Objective ->
Update the lines below so that "scientific name" becomes "species" everywhere and nothing else changes. Leave the pictures out of your answer.

··· Supplied information ···

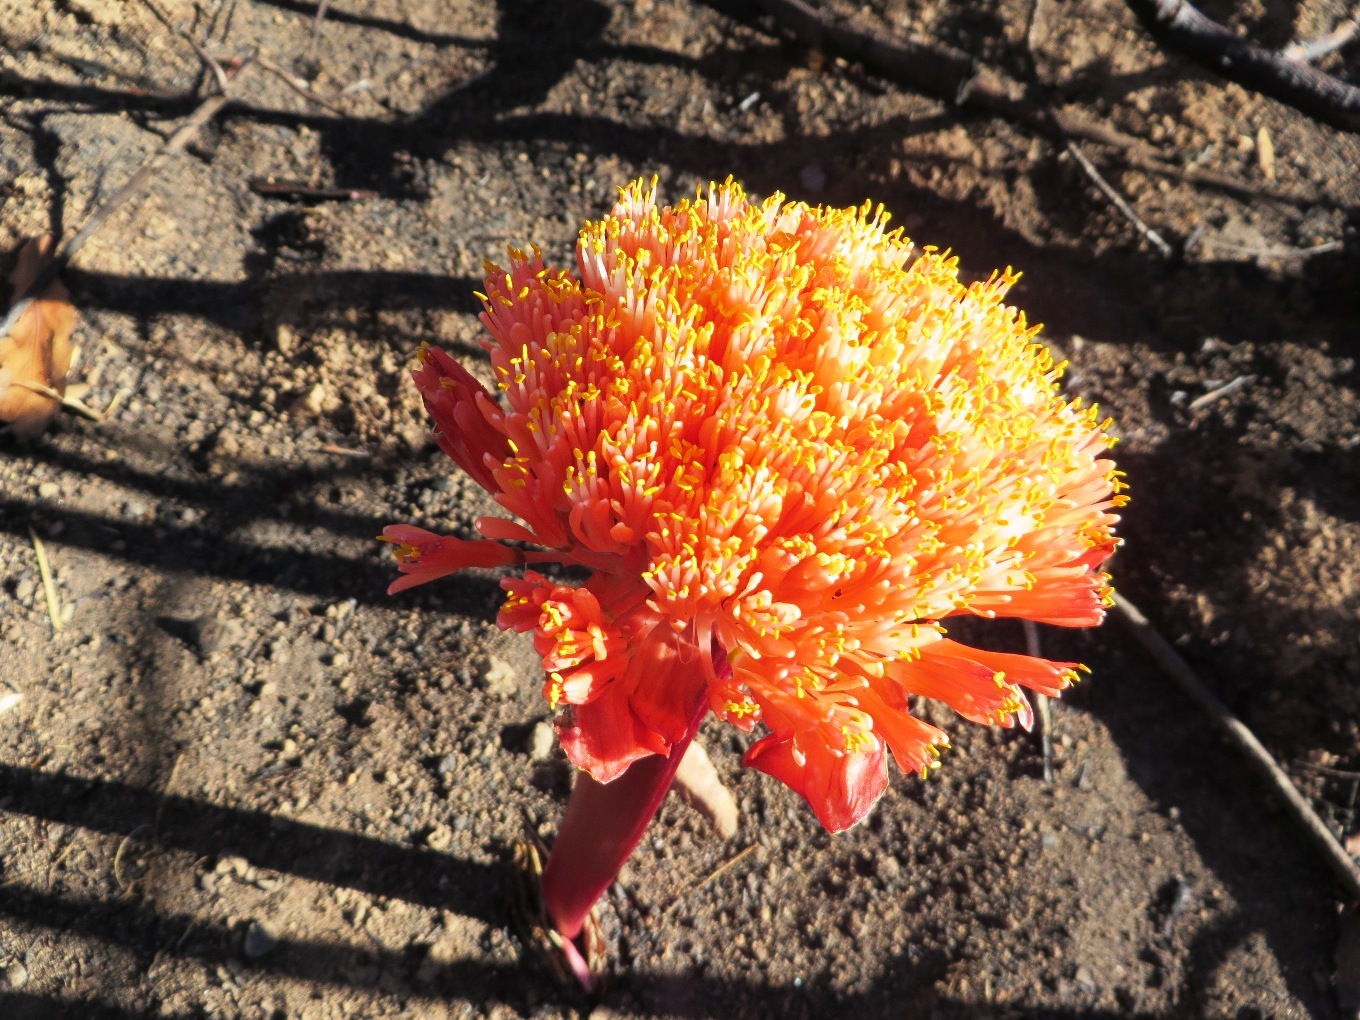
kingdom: Plantae
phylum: Tracheophyta
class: Liliopsida
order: Asparagales
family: Amaryllidaceae
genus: Haemanthus
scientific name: Haemanthus sanguineus
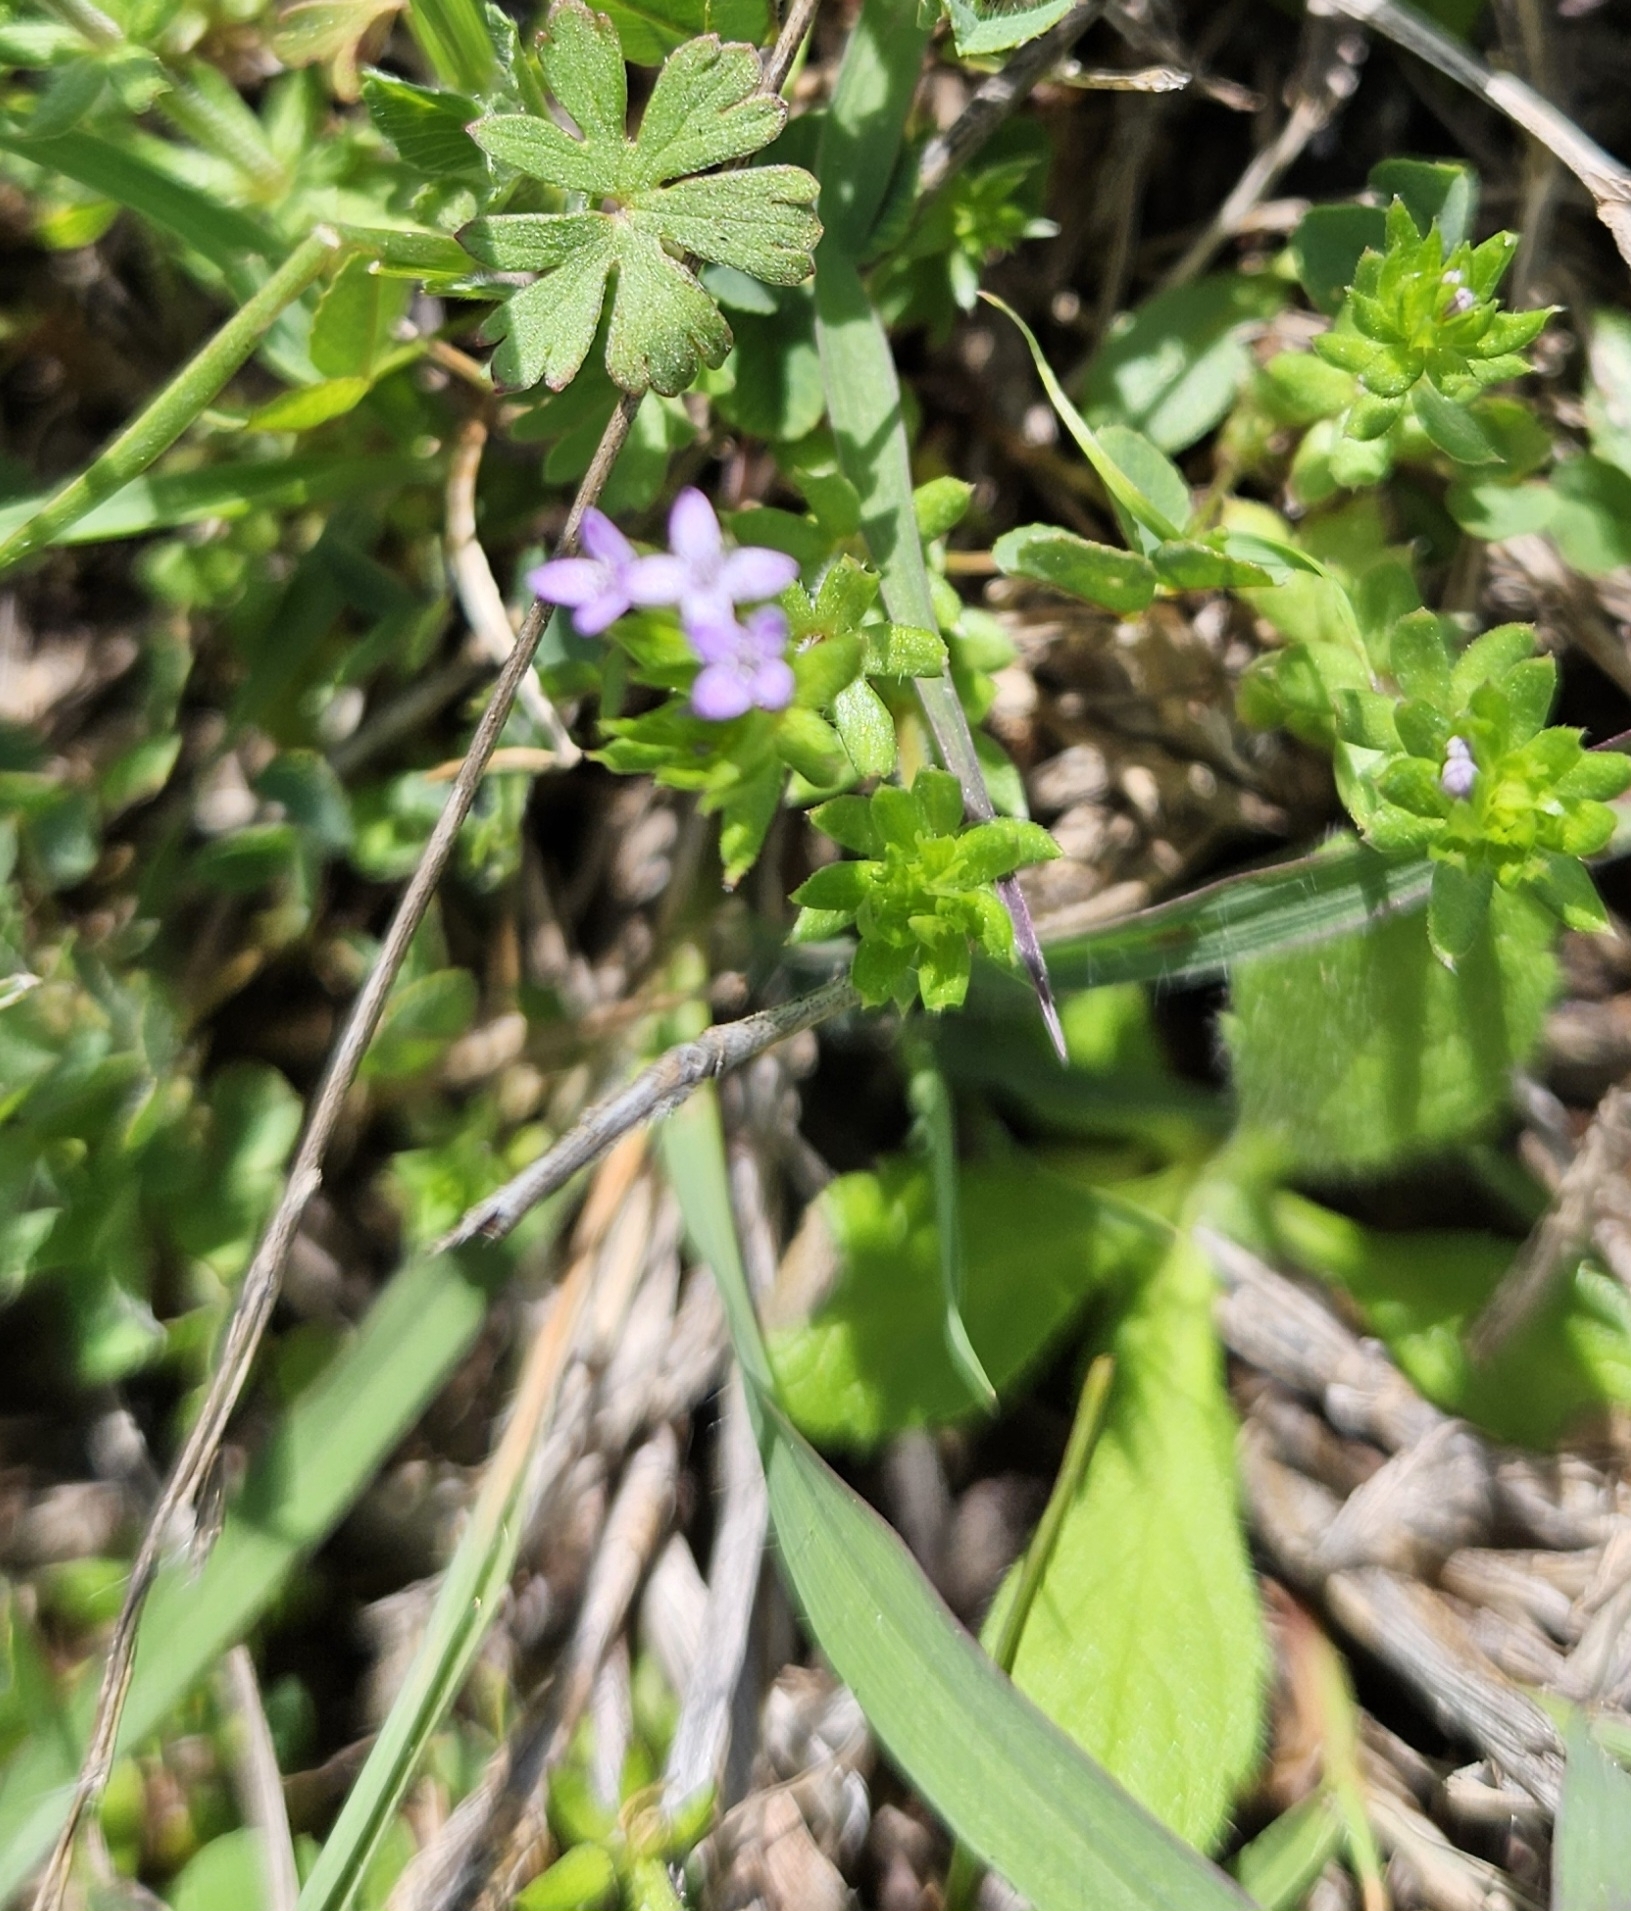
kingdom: Plantae
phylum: Tracheophyta
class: Magnoliopsida
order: Gentianales
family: Rubiaceae
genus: Sherardia
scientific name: Sherardia arvensis
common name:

···

Exercise result ->
kingdom: Plantae
phylum: Tracheophyta
class: Liliopsida
order: Asparagales
family: Amaryllidaceae
genus: Haemanthus
species: Haemanthus sanguineus
kingdom: Plantae
phylum: Tracheophyta
class: Magnoliopsida
order: Gentianales
family: Rubiaceae
genus: Sherardia
species: Sherardia arvensis
common name:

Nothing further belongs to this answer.